If you watched Thursday night’s Republican debate and wished that a onetime Green Party presidential nominee had been asking the questions, then you agree with The Nation’s Washington correspondent, John Nichols, who thinks Ralph Nader would be the “ideal prospect” to moderate presidential debates for both major parties.
Spoilsports might argue that Nader’s fifty-year record of lefty activism would make him a problematic choice to host a GOP debate. Nichols sidesteps that issue by pointing out that Nader is “neither a Republican nor a Democrat” and, besides, “he knows every issue, and he is on to every dodge that every contender might attempt when it comes to addressing the issues.”
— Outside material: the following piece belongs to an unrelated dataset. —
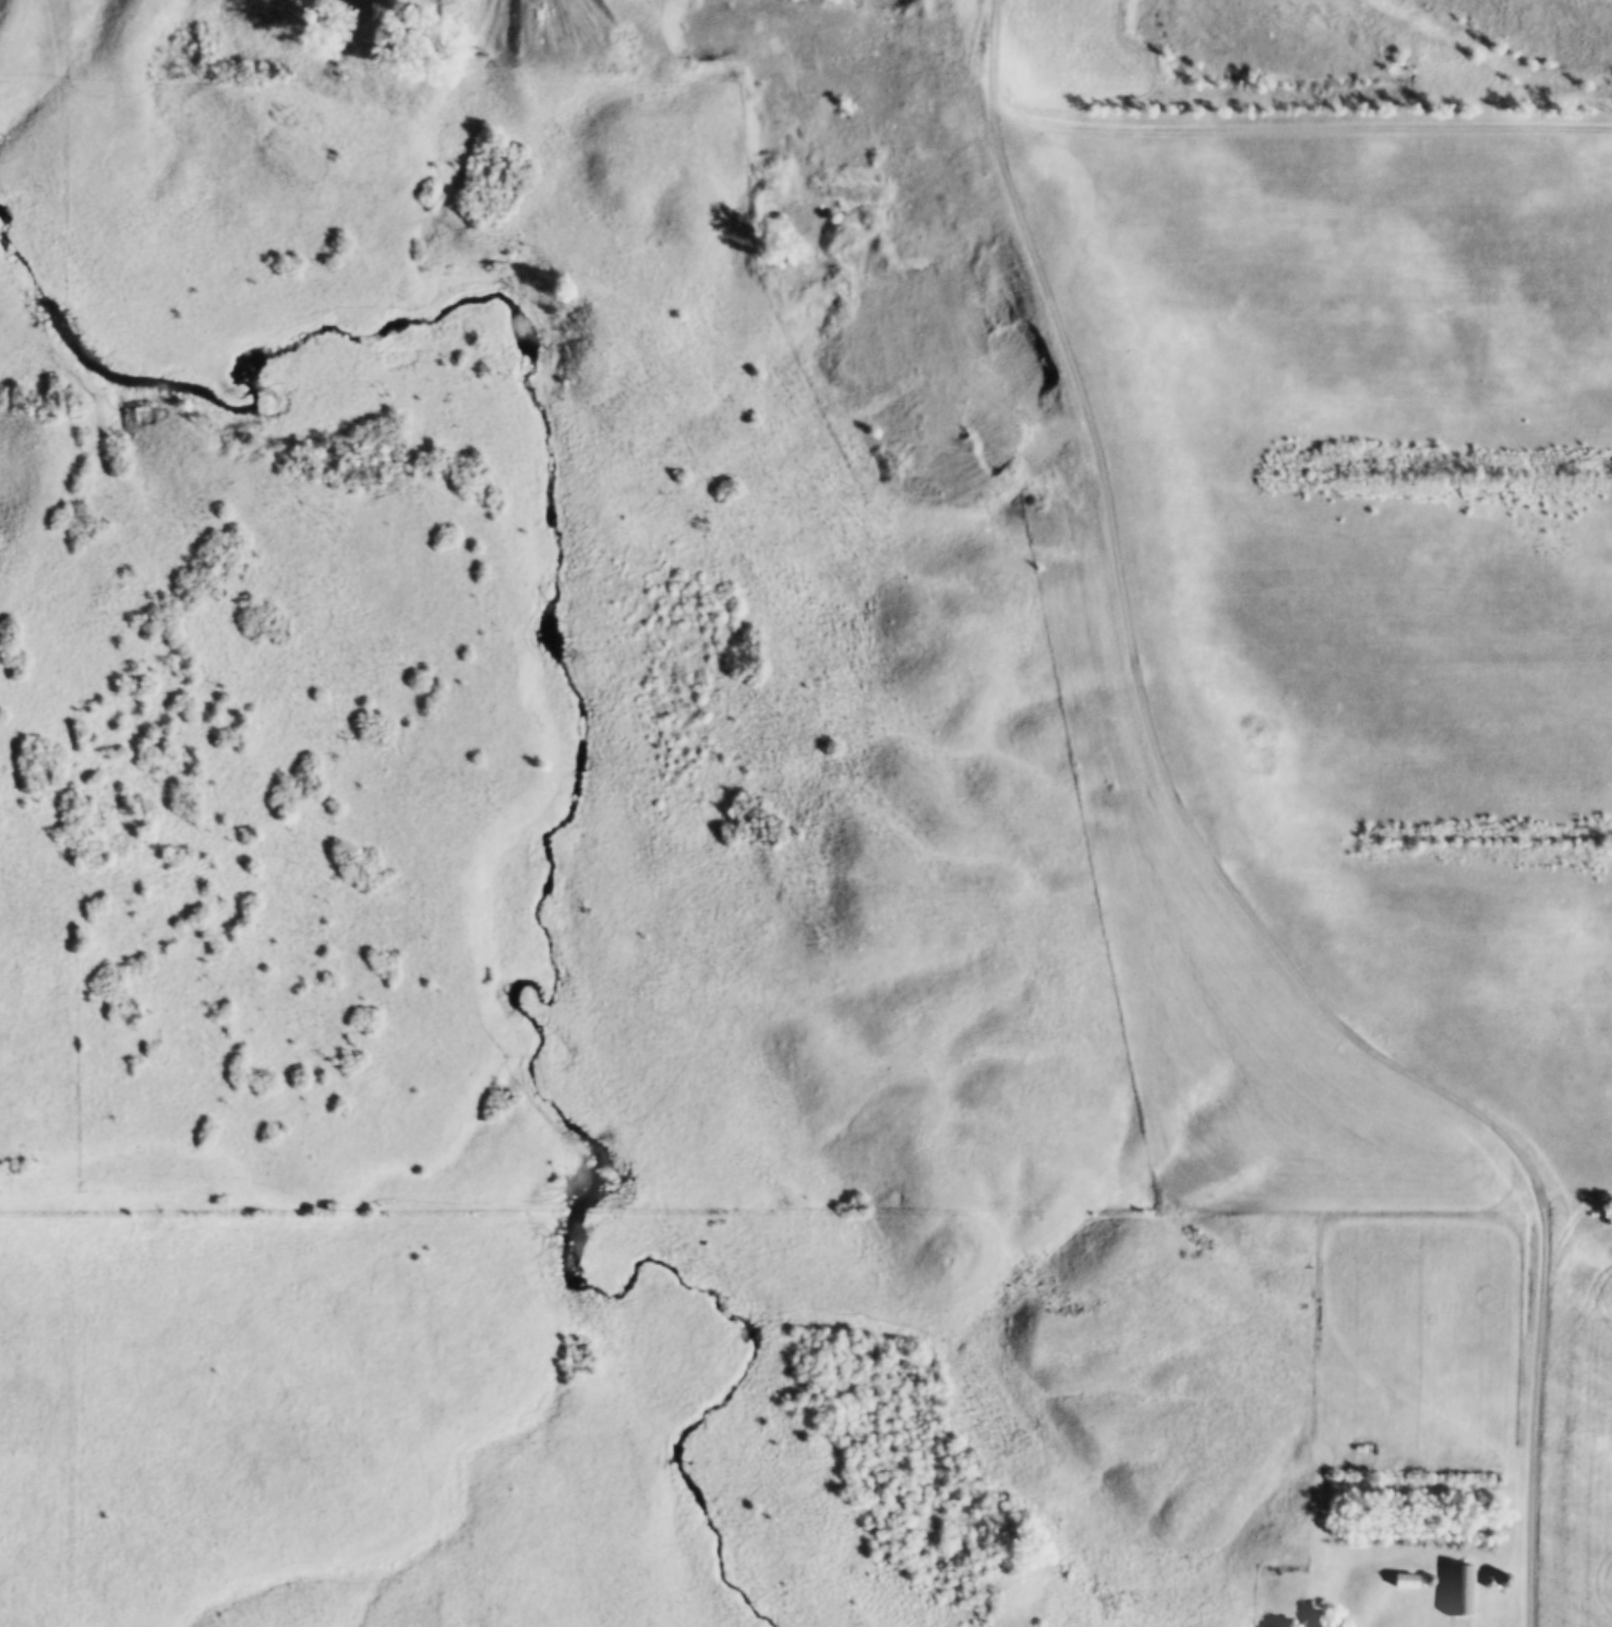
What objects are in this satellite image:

Nichols’s piece, headlined “For a More Substantive Republican Debate, Ask Tougher Questions,” was posted fewer than twelve hours before Megyn Kelly, Chris Wallace, and Bret Baier started questioning the candidates in a manner that both conservatives and liberals found plenty tough.
From Nichols’s post (bolding added):
Republican [and] Democratic presidential [debates] are generally lame.
There are two reasons for this.
First, the candidates tend to stick to talking points…
Second, and far more problematic, is the questioning…[Moderators] don’t want to be accused of being too controlling or too directive, and so they err on the side of being too collaborative — tossing candidates questions that invite boiler-plate answers…
I always believed that Republican debates should be moderated by Gore Vidal and that Democratic debates should be moderated by William F. Buckley…
In the absence of Buckley and Vidal, I have been casting about for a moderator prospect and it seems to me that there is an ideal prospect: Ralph Nader.
Neither a Republican nor a Democrat, Nader could moderate the debates of both parties. He knows every issue, and he is on to every dodge that every contender might attempt when it comes to addressing the issues. His follow-up questions would be epic. He can be gracious and amusing, but Nader takes no prisoners when it comes to demanding that questions be answered…
…[T]oo many prominent politicians avoid his questions because they know that the questions go to the heart of the matter. Nader’s latest book…reproduces [his] communications to Presidents George W. Bush and Barack Obama on issues ranging from corporate power to special-interest domination of elections and governance to trade policy to the minimum wage to public health concerns to torture to the Iraq War…
…Unfortunately, [the letters] were not answered. And, as such, they offer a jarring history of the unaddressed issues of our time…
Presidents can avoid the discourse. But candidates for the presidency must, at least to some extent, engage in it. And that would be the genius of Ralph Nader as a debate moderator. He would make the engagement matter.
In a Friday tweet, Nichols floated an even more improbable pick than Nader: “Moderator for next GOP debate? I am thinking Rosie O'Donnell.”